I agree with your post and am also very worried that D&D's inept handling of his baby has traumatised him and sent him back to the drawing board. But whatever his situation is, I think his stature is so great that there's not a publisher in the world that can kick his ass and demand he meet a deadline. It's purely down to GRRM and his self-discipline and what's left of his inspiration.

 

42 minutes ago, WeDoNotKneel_HailMance said:

This is possible, although GRRM has said on multiple occasions that he won't change his ending because people figured out the mystery or didn't like it. He views it as his story, not his story that he wants to make sure is popular with fans.  A rough transcription: 

 

I hope this is not splitting hairs, but this is not about people having guessed the ending, but rather everyone having had some sort of preview of the ending through another medium albeit executed horribly by a pair of hacks with the writing ability and emotional capacity of a pair of not terribly gifted or mature eighth-graders. Nonetheless, assuming that a few endpoints of major characters are generally where George might have guided the two goofs towards, this possibly gives George an unprecedented look at what his work might look like when finished. Don't think many major authors have been in this place before.

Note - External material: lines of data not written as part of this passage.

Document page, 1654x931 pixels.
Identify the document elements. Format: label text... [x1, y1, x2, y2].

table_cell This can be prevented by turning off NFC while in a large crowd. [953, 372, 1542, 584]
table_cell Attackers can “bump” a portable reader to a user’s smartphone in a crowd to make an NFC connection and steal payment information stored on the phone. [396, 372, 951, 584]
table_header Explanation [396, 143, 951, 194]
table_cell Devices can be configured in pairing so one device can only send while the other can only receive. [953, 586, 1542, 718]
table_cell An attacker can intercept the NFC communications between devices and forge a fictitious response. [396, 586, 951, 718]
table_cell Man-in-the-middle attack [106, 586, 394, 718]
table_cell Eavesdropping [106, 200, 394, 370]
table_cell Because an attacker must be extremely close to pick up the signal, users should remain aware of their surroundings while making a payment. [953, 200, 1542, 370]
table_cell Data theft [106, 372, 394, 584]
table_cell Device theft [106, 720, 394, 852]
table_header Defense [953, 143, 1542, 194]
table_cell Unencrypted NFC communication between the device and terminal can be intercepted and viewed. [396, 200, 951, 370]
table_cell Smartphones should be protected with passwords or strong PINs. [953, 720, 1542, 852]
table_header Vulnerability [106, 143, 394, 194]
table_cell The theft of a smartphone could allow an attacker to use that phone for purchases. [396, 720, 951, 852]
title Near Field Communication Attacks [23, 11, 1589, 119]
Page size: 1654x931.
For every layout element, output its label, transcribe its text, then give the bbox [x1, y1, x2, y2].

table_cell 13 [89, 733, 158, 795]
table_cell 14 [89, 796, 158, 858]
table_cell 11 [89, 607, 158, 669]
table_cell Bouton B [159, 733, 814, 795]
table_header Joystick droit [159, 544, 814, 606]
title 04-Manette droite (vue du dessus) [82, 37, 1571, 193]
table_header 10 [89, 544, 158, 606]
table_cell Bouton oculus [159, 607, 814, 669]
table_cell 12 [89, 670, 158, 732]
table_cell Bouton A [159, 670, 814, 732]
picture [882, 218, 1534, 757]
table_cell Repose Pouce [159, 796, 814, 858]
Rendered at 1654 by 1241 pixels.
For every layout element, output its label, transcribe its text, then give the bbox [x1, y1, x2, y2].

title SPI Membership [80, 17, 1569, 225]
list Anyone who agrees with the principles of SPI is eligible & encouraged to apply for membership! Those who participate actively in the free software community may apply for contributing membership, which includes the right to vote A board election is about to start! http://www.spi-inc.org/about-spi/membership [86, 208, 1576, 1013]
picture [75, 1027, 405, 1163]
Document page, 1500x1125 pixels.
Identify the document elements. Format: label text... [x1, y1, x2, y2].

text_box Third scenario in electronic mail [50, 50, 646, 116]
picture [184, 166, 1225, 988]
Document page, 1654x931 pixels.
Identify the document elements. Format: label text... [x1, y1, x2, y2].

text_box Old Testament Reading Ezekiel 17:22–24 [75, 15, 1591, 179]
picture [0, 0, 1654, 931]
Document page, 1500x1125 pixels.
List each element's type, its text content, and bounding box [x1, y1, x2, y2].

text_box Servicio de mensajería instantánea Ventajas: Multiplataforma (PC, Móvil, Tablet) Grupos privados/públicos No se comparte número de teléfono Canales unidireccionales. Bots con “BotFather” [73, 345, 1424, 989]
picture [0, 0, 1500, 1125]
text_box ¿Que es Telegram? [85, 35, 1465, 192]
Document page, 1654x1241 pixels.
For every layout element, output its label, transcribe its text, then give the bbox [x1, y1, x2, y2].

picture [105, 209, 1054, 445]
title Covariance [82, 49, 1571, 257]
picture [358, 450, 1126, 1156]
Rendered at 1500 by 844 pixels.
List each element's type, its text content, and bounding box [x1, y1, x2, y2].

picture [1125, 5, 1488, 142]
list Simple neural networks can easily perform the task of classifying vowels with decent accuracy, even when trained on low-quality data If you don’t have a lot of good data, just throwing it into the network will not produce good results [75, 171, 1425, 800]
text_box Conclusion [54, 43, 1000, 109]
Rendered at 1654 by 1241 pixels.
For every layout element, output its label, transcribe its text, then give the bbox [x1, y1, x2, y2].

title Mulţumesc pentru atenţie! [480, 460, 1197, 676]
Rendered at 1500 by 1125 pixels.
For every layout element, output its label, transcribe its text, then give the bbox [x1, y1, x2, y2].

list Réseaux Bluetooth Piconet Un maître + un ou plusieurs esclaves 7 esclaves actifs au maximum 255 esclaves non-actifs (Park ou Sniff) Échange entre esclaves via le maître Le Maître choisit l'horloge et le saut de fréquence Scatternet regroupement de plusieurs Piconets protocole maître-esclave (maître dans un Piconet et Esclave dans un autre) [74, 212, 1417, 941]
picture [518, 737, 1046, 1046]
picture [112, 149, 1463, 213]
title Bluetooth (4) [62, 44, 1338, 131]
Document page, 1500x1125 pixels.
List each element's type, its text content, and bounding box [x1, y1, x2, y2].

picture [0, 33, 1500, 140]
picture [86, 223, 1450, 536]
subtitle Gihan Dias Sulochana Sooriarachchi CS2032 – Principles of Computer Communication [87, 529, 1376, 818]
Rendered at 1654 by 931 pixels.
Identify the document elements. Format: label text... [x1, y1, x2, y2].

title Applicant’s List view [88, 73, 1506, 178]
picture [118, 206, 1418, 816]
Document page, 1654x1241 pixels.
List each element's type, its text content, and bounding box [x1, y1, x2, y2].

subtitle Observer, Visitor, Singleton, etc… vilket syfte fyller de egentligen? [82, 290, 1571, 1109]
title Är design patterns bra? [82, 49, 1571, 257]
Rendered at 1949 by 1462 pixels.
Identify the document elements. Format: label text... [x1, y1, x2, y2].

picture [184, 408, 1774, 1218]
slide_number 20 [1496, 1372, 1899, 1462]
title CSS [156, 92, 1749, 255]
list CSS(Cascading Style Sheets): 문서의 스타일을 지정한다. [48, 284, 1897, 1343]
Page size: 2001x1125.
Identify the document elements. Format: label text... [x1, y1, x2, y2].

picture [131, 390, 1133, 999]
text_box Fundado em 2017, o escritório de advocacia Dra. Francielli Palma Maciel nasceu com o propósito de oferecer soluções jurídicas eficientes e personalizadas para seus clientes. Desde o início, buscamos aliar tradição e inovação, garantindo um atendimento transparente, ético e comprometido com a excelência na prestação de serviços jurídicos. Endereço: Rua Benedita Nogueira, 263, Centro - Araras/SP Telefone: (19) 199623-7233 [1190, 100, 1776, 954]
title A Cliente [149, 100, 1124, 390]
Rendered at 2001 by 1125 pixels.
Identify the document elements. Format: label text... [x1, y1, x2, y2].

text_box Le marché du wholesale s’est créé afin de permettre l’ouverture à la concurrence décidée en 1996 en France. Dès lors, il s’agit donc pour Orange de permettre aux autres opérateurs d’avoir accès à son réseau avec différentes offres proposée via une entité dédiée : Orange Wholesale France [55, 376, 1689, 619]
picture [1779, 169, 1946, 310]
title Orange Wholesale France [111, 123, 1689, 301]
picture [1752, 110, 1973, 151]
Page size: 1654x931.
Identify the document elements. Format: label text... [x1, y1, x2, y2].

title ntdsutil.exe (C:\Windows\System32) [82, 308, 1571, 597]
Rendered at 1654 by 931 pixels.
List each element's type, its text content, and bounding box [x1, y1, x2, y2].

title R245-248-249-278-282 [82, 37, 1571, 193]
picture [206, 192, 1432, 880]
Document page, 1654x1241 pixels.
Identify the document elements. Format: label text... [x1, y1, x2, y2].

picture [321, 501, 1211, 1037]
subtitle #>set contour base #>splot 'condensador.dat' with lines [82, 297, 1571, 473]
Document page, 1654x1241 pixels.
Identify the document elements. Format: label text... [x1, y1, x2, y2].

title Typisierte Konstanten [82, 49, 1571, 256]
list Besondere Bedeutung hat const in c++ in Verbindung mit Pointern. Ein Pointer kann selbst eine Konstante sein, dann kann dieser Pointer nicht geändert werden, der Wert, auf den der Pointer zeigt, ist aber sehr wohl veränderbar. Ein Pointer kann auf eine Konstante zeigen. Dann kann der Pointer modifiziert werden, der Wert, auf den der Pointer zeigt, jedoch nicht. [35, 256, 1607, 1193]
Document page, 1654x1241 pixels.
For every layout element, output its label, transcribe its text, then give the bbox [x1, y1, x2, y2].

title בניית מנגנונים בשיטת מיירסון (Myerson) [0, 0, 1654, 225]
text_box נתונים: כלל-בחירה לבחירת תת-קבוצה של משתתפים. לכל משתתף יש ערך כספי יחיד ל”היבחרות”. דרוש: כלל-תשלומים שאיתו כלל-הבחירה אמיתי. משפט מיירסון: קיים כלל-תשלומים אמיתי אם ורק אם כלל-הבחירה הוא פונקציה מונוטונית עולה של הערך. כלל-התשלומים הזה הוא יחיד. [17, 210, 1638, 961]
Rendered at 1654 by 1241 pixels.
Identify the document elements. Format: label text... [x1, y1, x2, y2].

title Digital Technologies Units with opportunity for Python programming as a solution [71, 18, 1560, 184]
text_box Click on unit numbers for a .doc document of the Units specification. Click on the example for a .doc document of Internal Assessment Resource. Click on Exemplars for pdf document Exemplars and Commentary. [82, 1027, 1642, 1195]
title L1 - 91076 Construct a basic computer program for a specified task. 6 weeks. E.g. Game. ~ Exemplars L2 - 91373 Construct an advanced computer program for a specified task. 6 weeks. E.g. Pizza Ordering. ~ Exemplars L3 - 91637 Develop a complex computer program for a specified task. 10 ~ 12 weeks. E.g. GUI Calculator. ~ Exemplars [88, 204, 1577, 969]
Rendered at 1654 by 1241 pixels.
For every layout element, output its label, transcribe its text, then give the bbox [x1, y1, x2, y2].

I do recognise this is not the original point being made, which I think was speculation about how Michaelengelo would react if he had part-painted the roof of the Sistine chapel and some below average graffiti artists spray painted the rest with their themes superficially resembling M's, making a mockery of the original work besides the fact that the graffiti is an eyesore in itself.  Do you paint it over and complete your work, or do you just walk away and sculpt David instead?